The court found that the former justice violated four provisions of the state ethics code for lawyers. Among them was improperly revealing the confidences of former Penn State president Graham B. Spanier and two other former top administrators, which Haggerty said led to criminal charges against them.

Sandusky, a longtime assistant to Penn State football coach Joe Paterno, is serving at least 30 years in prison for molesting 10 boys. Prosecutors later said top administrators quickly decided not to alert authorities about a key allegation against Sandusky, and later misled investigators and hid evidence about their actions.

Before becoming a justice, Baldwin, a Democrat, spent 16 years as an Allegheny County Court judge. She was the first Black woman to win election to the county bench. Gov. Ed Rendell appointed her to the high court in 2006. She served out the final two years of a departing justice’s term, then stepped down, and in 2010 became general counsel for Penn State. She was also on Penn State’s board.

At crucial sessions before an investigative grand jury in 2011, she sought to represent both Penn State as an institution and the three administrators who were under investigation for a suspected cover-up: Spanier, vice president Gary Schultz, and athletic director Tim Curley. All three would later be arrested in the scandal.

Two Common Pleas Court judges found no fault with Baldwin’s multiple roles. But in a scathing 2016 opinion, Superior Court tossed out the most serious charges against the three men because of her conduct.

The appeals court said Baldwin and a top state prosecutor in the case, Frank Fina, had both violated the men’s rights. It said Fina had wrongly called Baldwin herself as a witness against the men in a later grand jury proceeding.

The counsel to the lawyers’ disciplinary board then filed complaints against Baldwin and Fina. Review panels later rejected both complaints.

In Baldwin’s case, her review panel issued a 43-page opinion in 2018 concluding that she had fully briefed the three men on her various legal roles. Moreover, the panel said, the men lied to her about their lenient response to Sandusky, falsely leading her to think no conflict existed between them and Penn State. The panel said she had a right to testify before prosecutor Fina about their lies in part to make it plain she had not joined in their cover-up.

Though the panels effectively cleared Baldwin and Fina, the full board rejected that view and urged the Supreme Court to discipline them. The court did so, imposing its harsher punishment on Fina. His law license was suspended for a year and a day, while Baldwin faced only the verbal reprimand.

In his remarks Wednesday, Haggerty painted Baldwin as in over her head in a complex criminal case and oblivious that the probe had moved beyond Sandusky to the three administrators.

“Despite the enormity of the situation,” said Haggerty, a Philadelphia personal-injury lawyer, “you failed to prepare yourself or your clients for the grand jury testimony in even the most basic manner.”

Haggerty said Baldwin, because of her missteps, fatally undermined the cases against the administrators.

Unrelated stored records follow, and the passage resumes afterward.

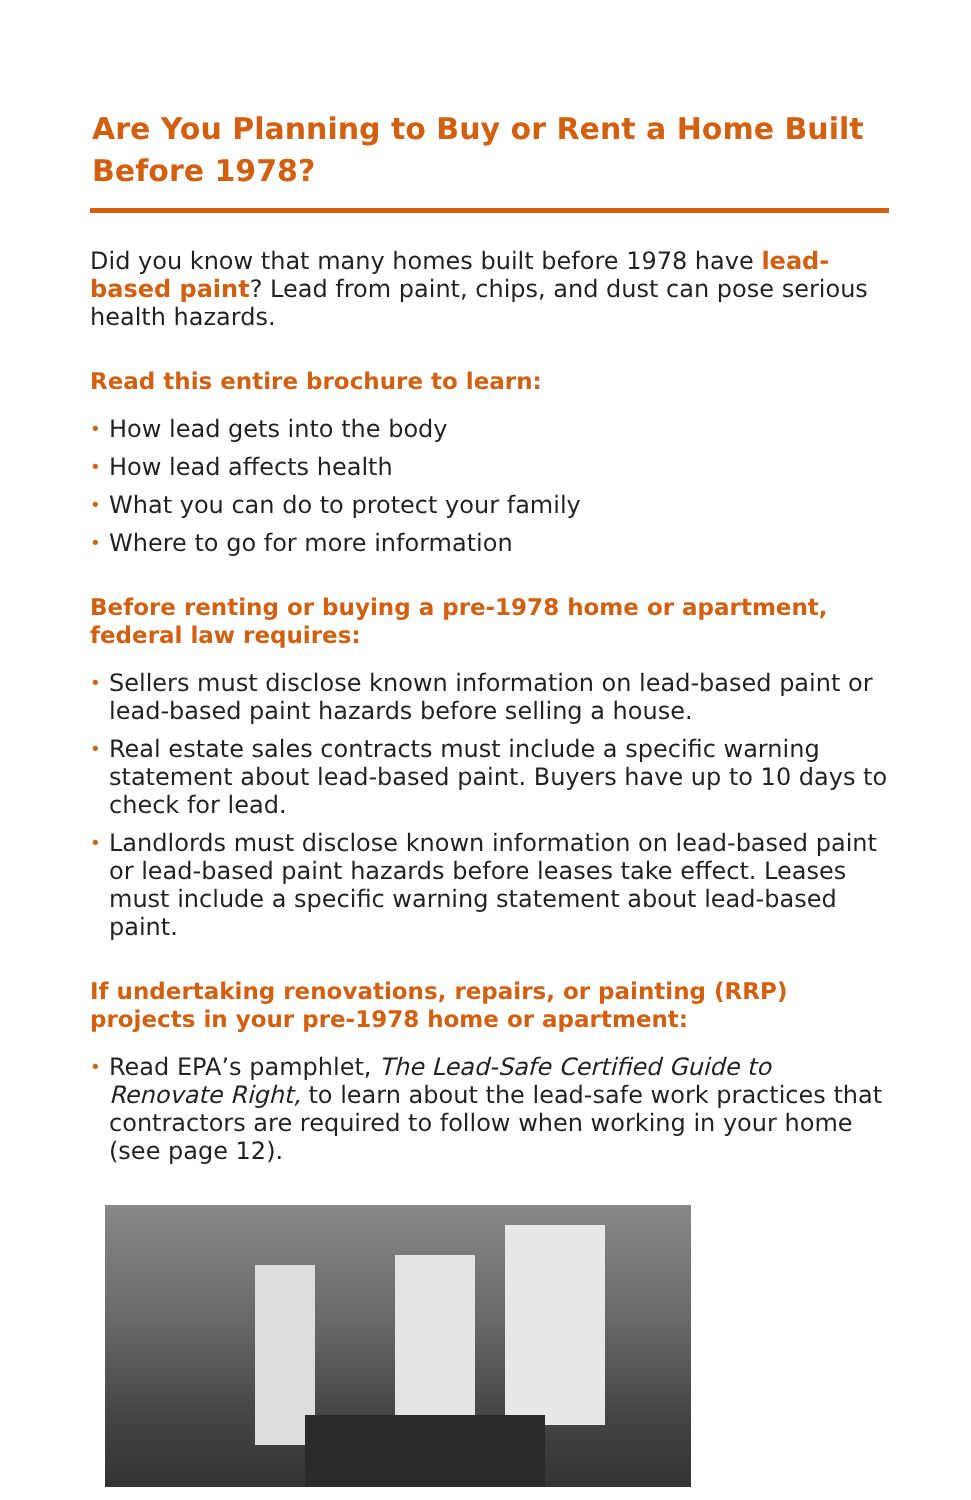Are You Planning to Buy or Rent a Home Built Before 1978?
Did you know that many homes built before 1978 have lead-based paint? Lead from paint, chips, and dust can pose serious health hazards.
Read this entire brochure to learn:
• How lead gets into the body
• How lead affects health
• What you can do to protect your family
• Where to go for more information
Before renting or buying a pre-1978 home or apartment, federal law requires:
• Sellers must disclose known information on lead-based paint or lead-based paint hazards before selling a house.
• Real estate sales contracts must include a specific warning statement about lead-based paint. Buyers have up to 10 days to check for lead.
• Landlords must disclose known information on lead-based paint or lead-based paint hazards before leases take effect. Leases must include a specific warning statement about lead-based paint.
If undertaking renovations, repairs, or painting (RRP) projects in your pre-1978 home or apartment:
• Read EPA’s pamphlet, The Lead-Safe Certified Guide to Renovate Right, to learn about the lead-safe work practices that contractors are required to follow when working in your home (see page 12).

After Superior Court threw out the most serious felony perjury and obstruction charges against the trio, Curley and Schultz pleaded guilty to misdemeanor charges of child endangerment. Each served less than three months behind bars.

Spanier went to trial and was found guilty of the same misdemeanor. That verdict was overturned last year by a federal judge who ruled that Spanier had been convicted under a statute not in effect when he was at Penn State.